Named after the Tetris game series, The Tetris Effect (or Tetris Syndrome) occurs when a person's thoughs, mental images and dreams are impacted by the prolonged devotion to an activity. One such example being playing Tetris for a long time, then subconciously thinking about how shapes in the real world could fit together or seeing the "tetrominos" at the edge of one's field of vision when falling asleep.
There was an official two-player board game version of Tetris made by Tomy.
Researchers at McGill University in Montreal discovered that Tetris could be used to help correct amblyopia, commonly known as a "lazy eye." Using head-mounted video goggles, the treatment made the lazy eye focus on the falling shapes, which the researchers made high contrast, and to have the dominant eye focus only on the background grid, which was rendered in low contrast. Patients using this method showed four times the improvement rate in their vision, as opposed to those using the traditional eye-patch treatment.

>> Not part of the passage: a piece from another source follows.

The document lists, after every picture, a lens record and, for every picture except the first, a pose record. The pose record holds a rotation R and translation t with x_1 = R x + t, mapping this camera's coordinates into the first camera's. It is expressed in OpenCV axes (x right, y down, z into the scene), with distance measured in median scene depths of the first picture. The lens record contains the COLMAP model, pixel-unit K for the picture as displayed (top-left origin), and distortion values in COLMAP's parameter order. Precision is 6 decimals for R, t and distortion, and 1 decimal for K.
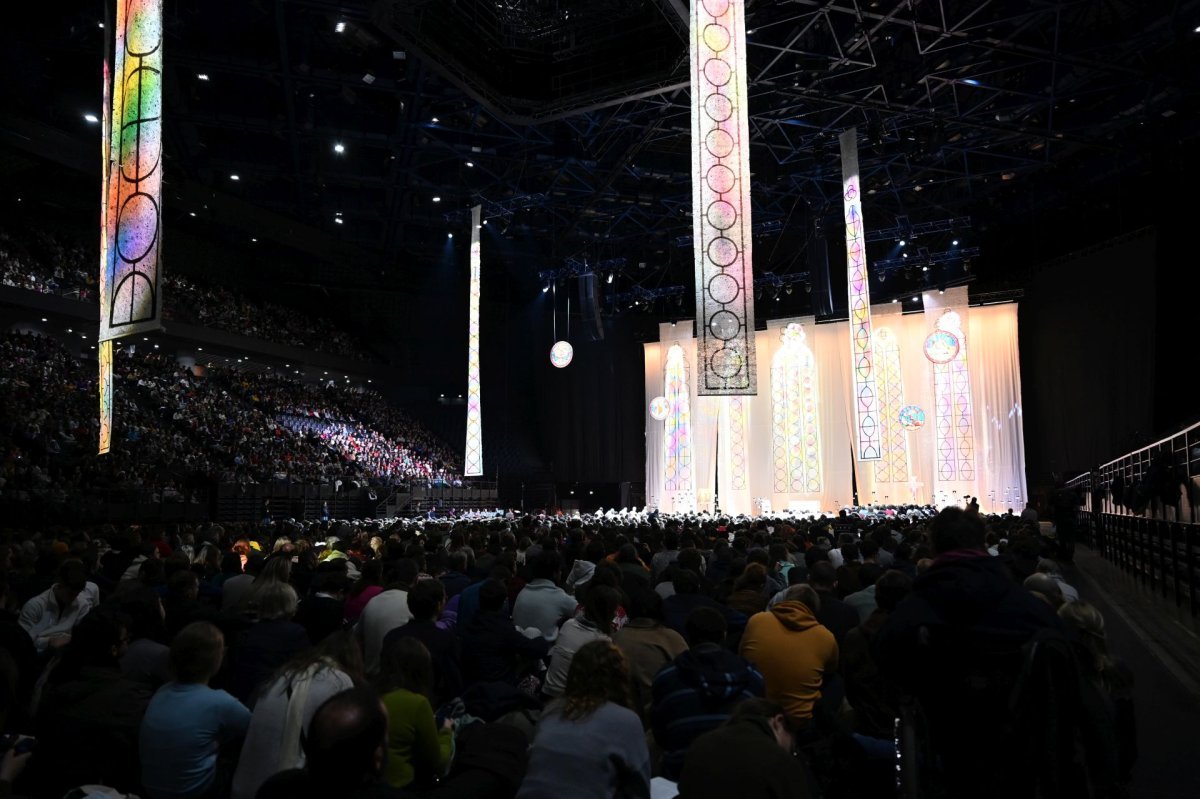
lens RADIAL K [[810.1, 0, 604.1], [0, 810.1, 415.3], [0, 0, 1]] dist [-0.003819, -0.004649]
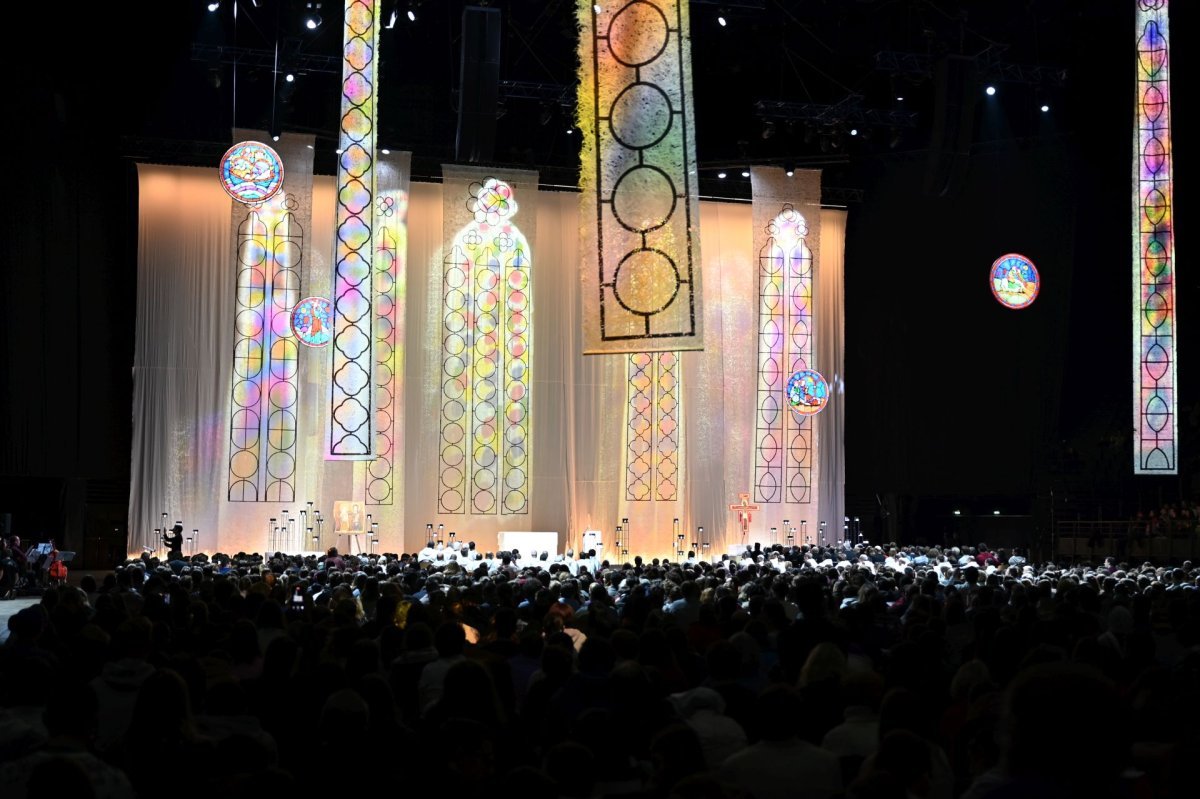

A study by the Plymouth University in the U.K. has shown that playing Tetris can lower a person's food cravings by 25 percent.
Because the game was made using Soviet Union resources, none of the developers received any royalties when the game was first released.
Tetris got its name by creator Alexey Pajitnov combining the words 'tetra' and 'tennis'. Tetra is a Greek numerical prefix meaning 'four', and tennis was Alexey's favorite sport.
SEGA had released their own version of Tetris exclusively in Japan for the Mega Drive console (known as the Genesis in the U.S.) in 1989 which is considered to be the rarest version available. After Tengen's legal battle with Nintendo, Sega subsequently pulled the game from shelves with only approximately 10 copies known to have been bought. In 2011, one copy of the game was sold on eBay for $1,000,000, signed by the series creator Alexey Pajitnov himself.